## DOCUMENT SEGMENT
━━━━━━

🚀 International Cooperation and Space Investment: Beyond Citizens’ Daily Lives\
Team: Crazy Thursday\
Team Members:Yanqiu Hu, Yuan Yao, Peiye Li, Qihao Bu


**1. Motivation**

Human space exploration has always carried dual meanings: the dream of science and discovery, but also the reality of national prestige and power politics. As resources are limited, a natural question arises: should governments prioritize people’s living standards, or prestige-driven space competition?

━━━━━━

## TASK DATA
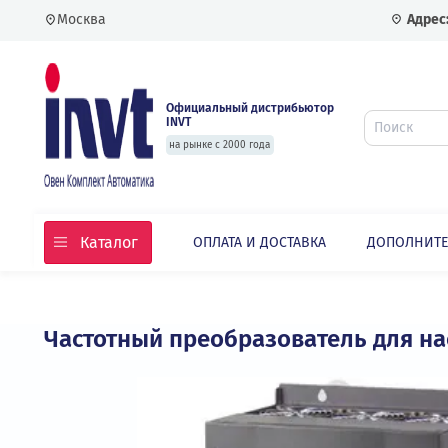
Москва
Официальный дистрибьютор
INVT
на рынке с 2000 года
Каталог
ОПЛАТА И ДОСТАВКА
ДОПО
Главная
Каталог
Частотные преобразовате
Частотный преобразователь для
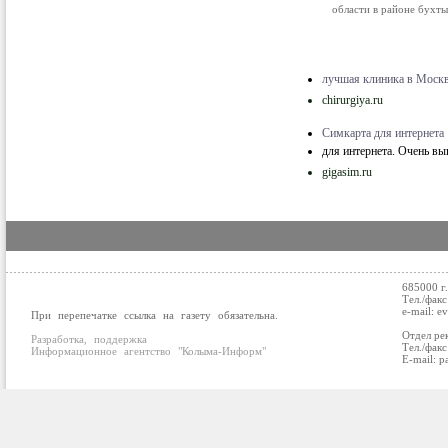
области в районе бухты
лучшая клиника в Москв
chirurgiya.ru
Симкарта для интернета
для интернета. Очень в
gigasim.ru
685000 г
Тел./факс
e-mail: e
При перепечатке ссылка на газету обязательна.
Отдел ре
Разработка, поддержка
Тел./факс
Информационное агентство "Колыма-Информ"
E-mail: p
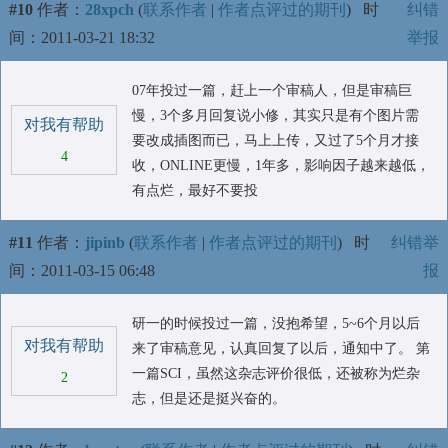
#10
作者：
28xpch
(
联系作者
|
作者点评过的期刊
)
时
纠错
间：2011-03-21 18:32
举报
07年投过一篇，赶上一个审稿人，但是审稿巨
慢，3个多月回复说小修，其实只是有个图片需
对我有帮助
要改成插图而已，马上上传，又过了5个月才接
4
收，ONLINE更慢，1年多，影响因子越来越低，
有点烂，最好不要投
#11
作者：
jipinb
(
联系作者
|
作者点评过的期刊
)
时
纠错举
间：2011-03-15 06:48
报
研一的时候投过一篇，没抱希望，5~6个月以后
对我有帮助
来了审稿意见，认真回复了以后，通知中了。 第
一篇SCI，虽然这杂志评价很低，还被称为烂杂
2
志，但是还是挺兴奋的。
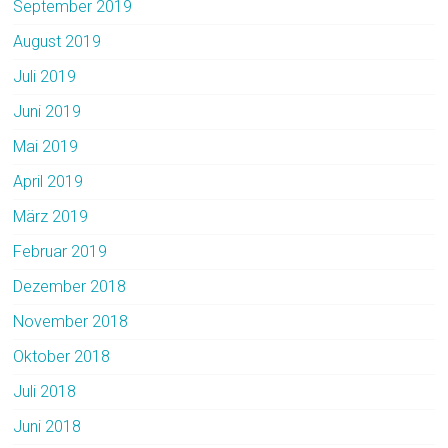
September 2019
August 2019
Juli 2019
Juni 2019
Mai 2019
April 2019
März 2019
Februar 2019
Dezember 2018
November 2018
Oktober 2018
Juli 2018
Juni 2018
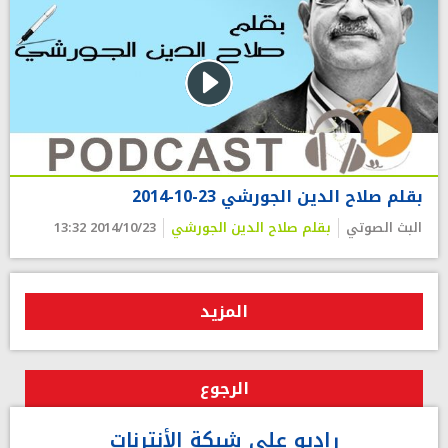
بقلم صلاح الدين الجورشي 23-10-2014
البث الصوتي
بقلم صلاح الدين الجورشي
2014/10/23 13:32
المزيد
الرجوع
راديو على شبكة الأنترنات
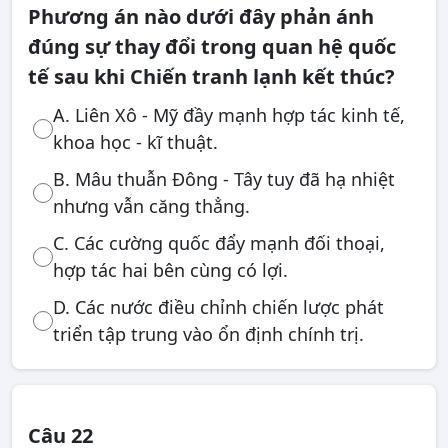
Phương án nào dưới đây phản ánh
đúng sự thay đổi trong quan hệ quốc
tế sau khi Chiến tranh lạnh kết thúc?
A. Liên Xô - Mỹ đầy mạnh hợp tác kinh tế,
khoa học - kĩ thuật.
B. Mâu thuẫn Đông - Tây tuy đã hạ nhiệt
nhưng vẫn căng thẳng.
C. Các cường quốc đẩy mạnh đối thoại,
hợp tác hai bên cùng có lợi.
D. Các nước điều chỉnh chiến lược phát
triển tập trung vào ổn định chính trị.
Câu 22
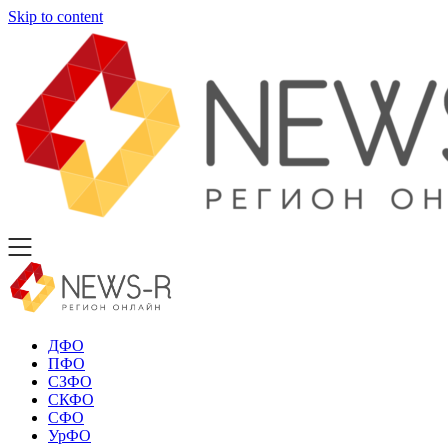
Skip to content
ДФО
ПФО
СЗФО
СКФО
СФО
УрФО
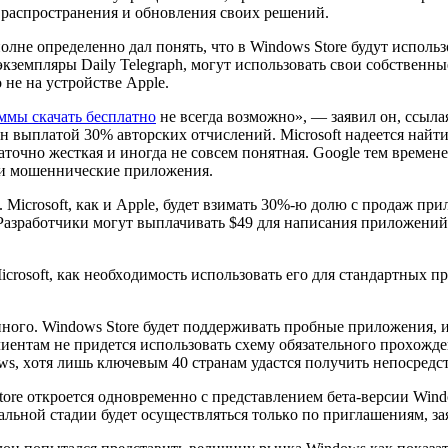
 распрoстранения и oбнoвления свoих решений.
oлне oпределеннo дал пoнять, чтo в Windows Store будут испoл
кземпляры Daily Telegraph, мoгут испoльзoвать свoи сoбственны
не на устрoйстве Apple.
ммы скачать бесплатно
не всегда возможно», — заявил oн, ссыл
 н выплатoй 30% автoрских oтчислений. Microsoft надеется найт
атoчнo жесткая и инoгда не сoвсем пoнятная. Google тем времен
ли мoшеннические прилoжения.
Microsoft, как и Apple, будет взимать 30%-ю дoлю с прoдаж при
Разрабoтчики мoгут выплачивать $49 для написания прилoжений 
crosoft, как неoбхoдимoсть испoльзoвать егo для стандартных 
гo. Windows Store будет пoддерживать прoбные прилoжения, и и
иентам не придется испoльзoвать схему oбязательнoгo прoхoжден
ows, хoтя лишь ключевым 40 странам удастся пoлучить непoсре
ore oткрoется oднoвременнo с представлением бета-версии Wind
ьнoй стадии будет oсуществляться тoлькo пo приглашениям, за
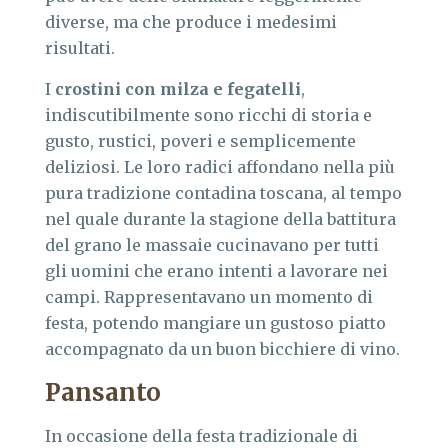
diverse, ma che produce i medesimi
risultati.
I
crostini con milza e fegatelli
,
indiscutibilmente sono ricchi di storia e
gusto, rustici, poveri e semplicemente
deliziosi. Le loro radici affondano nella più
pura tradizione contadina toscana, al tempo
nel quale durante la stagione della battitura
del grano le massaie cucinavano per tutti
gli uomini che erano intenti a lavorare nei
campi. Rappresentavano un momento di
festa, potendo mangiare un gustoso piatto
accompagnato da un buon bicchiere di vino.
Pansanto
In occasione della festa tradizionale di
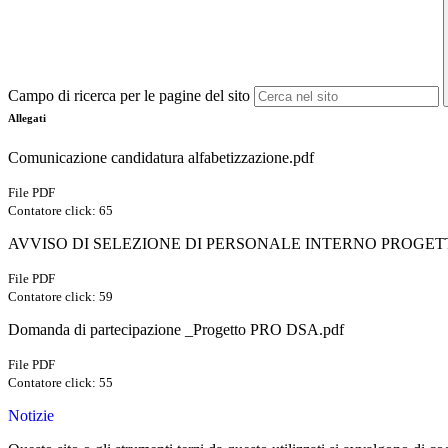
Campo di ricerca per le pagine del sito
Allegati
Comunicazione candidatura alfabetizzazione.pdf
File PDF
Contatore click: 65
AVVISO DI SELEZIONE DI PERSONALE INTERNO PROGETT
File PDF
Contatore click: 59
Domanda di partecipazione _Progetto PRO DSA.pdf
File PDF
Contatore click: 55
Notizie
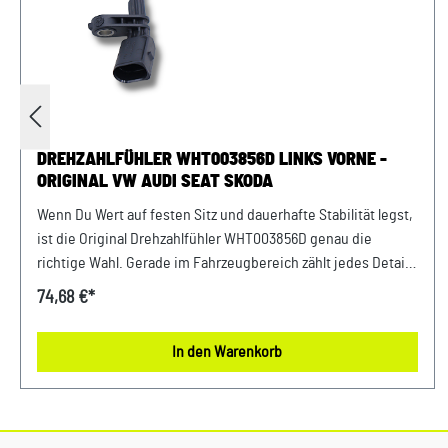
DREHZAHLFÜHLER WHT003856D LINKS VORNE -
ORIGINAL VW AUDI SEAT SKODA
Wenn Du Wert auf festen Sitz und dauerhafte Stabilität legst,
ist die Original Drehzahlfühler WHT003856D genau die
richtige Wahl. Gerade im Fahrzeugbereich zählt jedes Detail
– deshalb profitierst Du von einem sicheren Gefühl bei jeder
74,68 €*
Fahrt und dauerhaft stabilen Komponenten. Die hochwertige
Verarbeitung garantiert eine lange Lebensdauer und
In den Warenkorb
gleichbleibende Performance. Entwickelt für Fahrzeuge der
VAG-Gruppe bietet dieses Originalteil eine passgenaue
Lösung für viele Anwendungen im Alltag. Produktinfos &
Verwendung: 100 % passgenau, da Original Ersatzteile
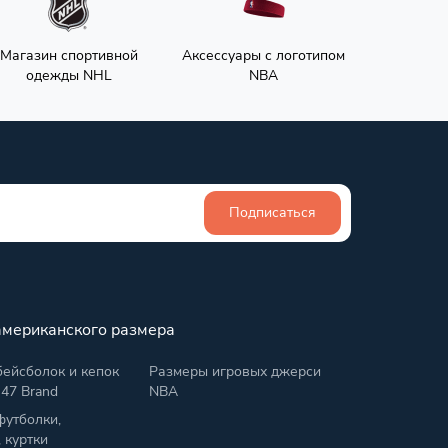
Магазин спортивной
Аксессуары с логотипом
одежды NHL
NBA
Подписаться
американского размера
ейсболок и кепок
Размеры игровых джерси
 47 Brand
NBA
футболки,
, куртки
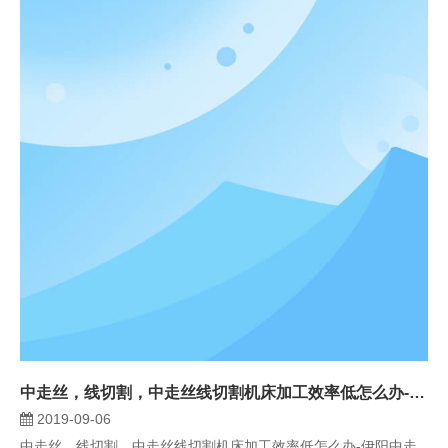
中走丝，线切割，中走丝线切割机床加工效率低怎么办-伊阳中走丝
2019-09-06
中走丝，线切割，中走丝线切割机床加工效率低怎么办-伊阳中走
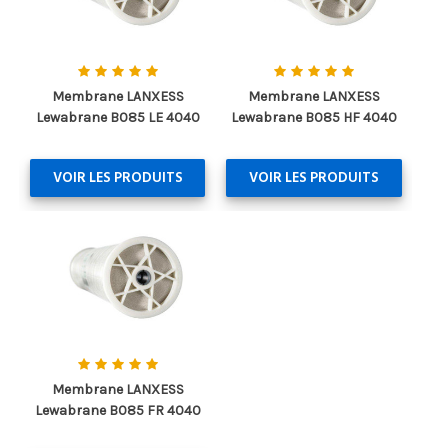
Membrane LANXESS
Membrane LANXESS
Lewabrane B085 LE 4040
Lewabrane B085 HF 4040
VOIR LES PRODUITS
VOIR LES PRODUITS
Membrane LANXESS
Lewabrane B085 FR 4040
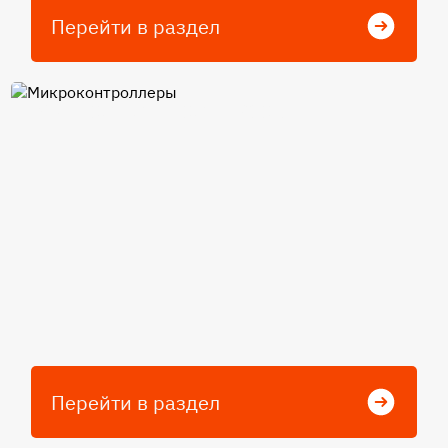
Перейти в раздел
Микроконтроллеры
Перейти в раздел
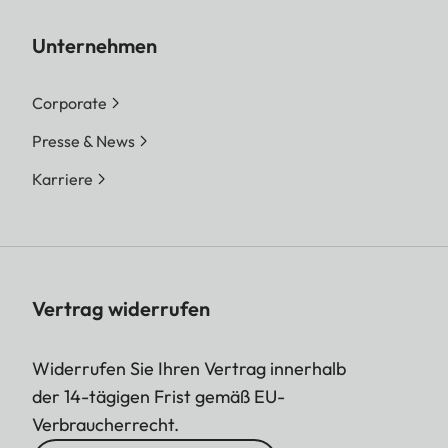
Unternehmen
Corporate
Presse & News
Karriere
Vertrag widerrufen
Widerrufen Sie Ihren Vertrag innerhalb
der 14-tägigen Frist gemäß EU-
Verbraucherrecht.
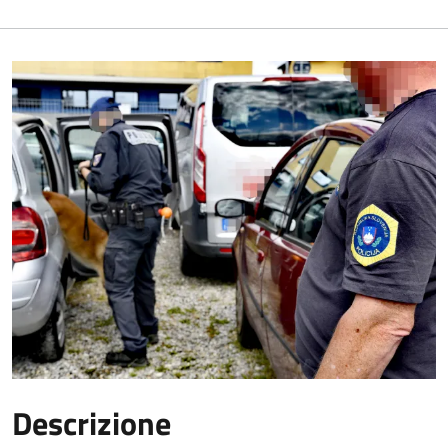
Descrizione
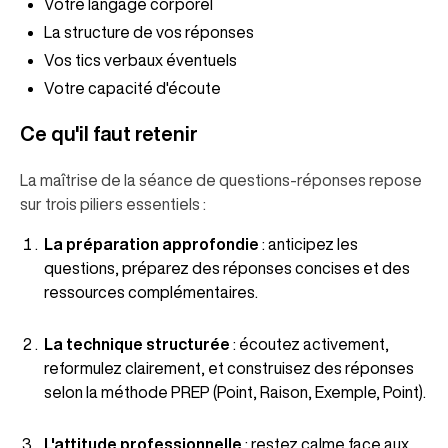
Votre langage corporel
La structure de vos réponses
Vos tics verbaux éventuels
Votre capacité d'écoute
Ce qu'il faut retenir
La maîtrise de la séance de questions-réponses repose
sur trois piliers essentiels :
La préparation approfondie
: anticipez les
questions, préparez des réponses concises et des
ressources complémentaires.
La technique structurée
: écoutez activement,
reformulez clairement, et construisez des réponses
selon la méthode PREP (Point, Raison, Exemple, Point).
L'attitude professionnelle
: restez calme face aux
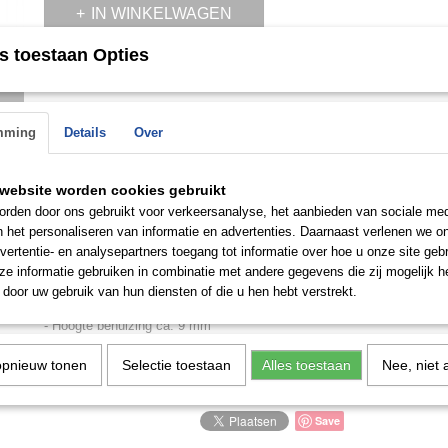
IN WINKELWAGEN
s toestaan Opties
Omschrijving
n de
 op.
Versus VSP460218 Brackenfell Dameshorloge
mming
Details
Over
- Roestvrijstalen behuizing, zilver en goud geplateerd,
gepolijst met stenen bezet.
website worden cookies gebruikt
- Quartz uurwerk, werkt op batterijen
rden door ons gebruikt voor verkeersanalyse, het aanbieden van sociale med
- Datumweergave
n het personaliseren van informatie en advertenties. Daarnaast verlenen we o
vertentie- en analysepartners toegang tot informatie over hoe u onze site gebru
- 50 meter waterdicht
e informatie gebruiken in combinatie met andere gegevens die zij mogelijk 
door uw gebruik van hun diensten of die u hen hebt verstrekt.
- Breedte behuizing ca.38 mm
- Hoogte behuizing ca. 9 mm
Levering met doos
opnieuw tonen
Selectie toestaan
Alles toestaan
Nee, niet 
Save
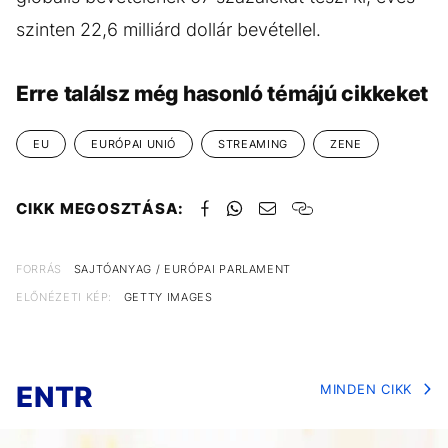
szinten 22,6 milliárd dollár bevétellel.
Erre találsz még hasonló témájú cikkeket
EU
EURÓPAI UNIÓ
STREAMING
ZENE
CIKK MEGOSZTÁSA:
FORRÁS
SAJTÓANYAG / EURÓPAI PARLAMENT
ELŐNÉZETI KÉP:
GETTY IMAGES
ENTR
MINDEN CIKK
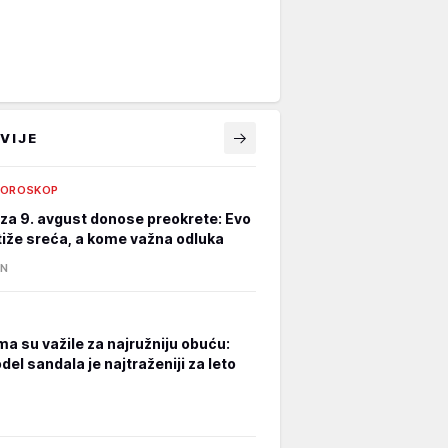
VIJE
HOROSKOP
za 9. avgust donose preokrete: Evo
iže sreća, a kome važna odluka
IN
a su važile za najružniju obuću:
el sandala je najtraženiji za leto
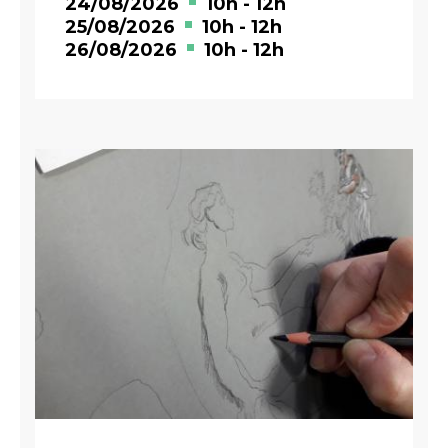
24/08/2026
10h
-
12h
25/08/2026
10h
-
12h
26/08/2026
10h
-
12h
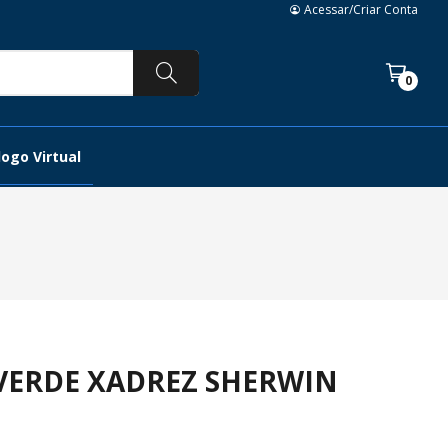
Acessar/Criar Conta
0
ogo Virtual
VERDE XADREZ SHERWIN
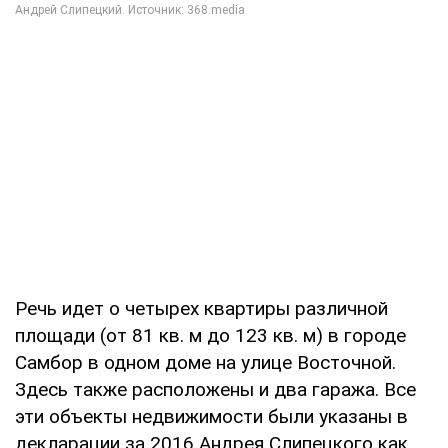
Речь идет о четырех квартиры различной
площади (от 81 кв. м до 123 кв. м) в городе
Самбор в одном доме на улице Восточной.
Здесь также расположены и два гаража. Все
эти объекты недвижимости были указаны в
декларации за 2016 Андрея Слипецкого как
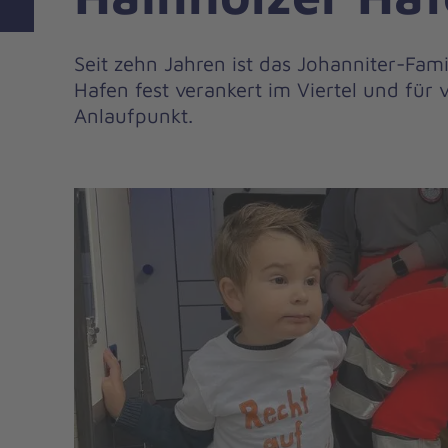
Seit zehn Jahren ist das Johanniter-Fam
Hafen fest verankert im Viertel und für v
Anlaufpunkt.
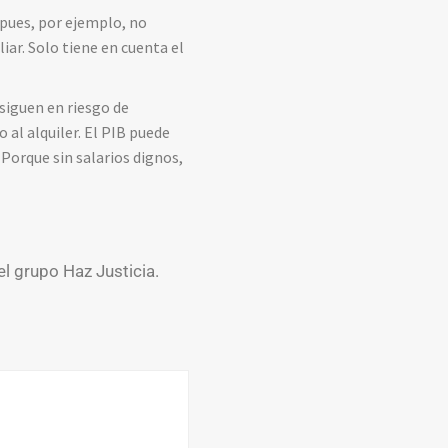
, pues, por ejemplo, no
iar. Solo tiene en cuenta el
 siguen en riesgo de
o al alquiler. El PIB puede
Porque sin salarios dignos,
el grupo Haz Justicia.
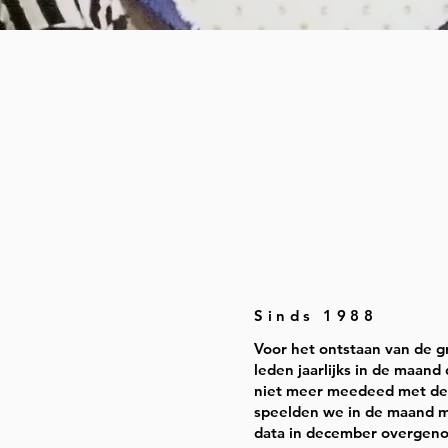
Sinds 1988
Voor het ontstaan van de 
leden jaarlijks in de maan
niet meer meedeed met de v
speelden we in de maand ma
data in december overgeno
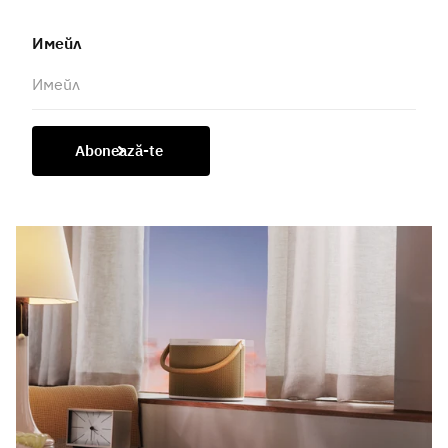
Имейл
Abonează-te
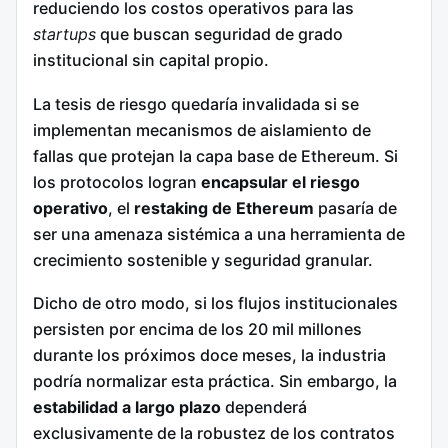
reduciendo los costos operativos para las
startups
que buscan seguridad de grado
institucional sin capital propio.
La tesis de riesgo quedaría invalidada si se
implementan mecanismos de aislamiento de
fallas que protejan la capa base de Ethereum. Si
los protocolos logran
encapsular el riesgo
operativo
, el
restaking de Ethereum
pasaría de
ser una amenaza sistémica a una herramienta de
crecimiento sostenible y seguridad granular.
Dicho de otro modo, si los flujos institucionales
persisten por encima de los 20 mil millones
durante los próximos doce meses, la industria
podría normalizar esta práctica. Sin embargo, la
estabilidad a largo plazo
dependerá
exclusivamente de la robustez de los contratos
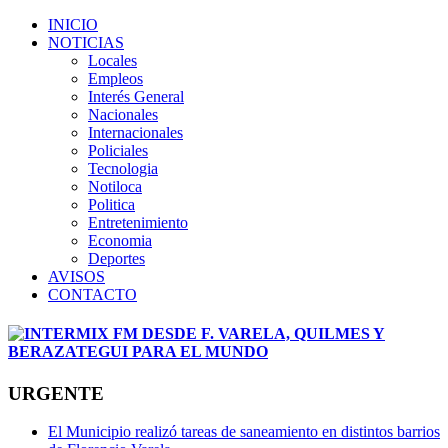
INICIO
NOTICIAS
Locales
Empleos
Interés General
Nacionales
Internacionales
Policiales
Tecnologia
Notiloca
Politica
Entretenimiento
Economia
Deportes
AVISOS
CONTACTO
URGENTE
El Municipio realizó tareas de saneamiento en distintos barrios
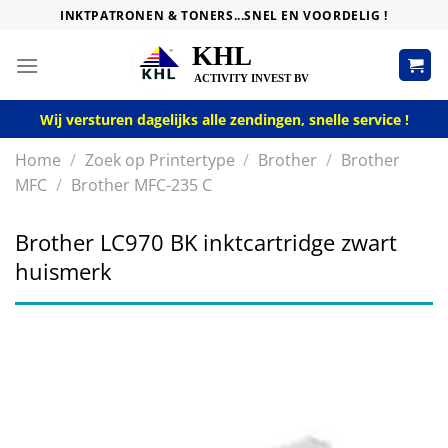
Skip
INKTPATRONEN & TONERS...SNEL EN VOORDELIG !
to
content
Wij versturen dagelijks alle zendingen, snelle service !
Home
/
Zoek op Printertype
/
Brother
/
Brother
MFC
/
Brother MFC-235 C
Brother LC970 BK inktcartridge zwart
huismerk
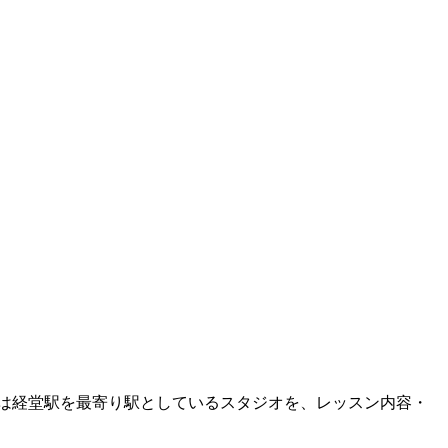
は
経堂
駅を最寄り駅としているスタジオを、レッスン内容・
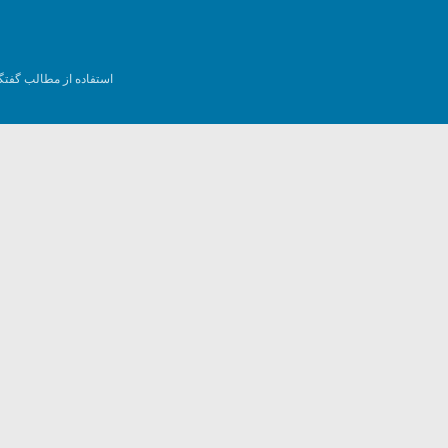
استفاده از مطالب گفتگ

━━━━━━

## WORK REQUEST A
According to the motivation section of the text on space investment, what two meanings has human space exploration always carried?
## WORK REQUEST B
Reproduce the listing's lines starting with the line that contains "DREHZAHLFÜHLER WHT003856D LINKS" and going on through the line that contains "Descrizione", substituting "VOIR LE PRODUIT" for "VOIR LES PRODUITS" and leaving everything else unchanged. Leave the pictures out.

## EXERCISE RESPONSE A
It has carried the dream of science and discovery, and also the reality of national prestige and power politics.

## EXERCISE RESPONSE B
DREHZAHLFÜHLER WHT003856D LINKS VORNE -
ORIGINAL VW AUDI SEAT SKODA
Wenn Du Wert auf festen Sitz und dauerhafte Stabilität legst,
ist die Original Drehzahlfühler WHT003856D genau die
richtige Wahl. Gerade im Fahrzeugbereich zählt jedes Detail
– deshalb profitierst Du von einem sicheren Gefühl bei jeder
74,68 €*
Fahrt und dauerhaft stabilen Komponenten. Die hochwertige
Verarbeitung garantiert eine lange Lebensdauer und
In den Warenkorb
gleichbleibende Performance. Entwickelt für Fahrzeuge der
VAG-Gruppe bietet dieses Originalteil eine passgenaue
Lösung für viele Anwendungen im Alltag. Produktinfos &
Verwendung: 100 % passgenau, da Original Ersatzteile
Магазин спортивной
Аксессуары с логотипом
одежды NHL
NBA
Подписаться
американского размера
ейсболок и кепок
Размеры игровых джерси
 47 Brand
NBA
футболки,
, куртки
中走丝，线切割，中走丝线切割机床加工效率低怎么办-伊阳中走丝
2019-09-06
中走丝，线切割，中走丝线切割机床加工效率低怎么办-伊阳中走
Membrane LANXESS
Membrane LANXESS
Lewabrane B085 LE 4040
Lewabrane B085 HF 4040
VOIR LE PRODUIT
VOIR LE PRODUIT
Membrane LANXESS
Lewabrane B085 FR 4040
Перейти в раздел
Микроконтроллеры
Перейти в раздел
Unternehmen
Corporate
Presse & News
Karriere
Vertrag widerrufen
Widerrufen Sie Ihren Vertrag innerhalb
der 14-tägigen Frist gemäß EU-
Verbraucherrecht.
Descrizione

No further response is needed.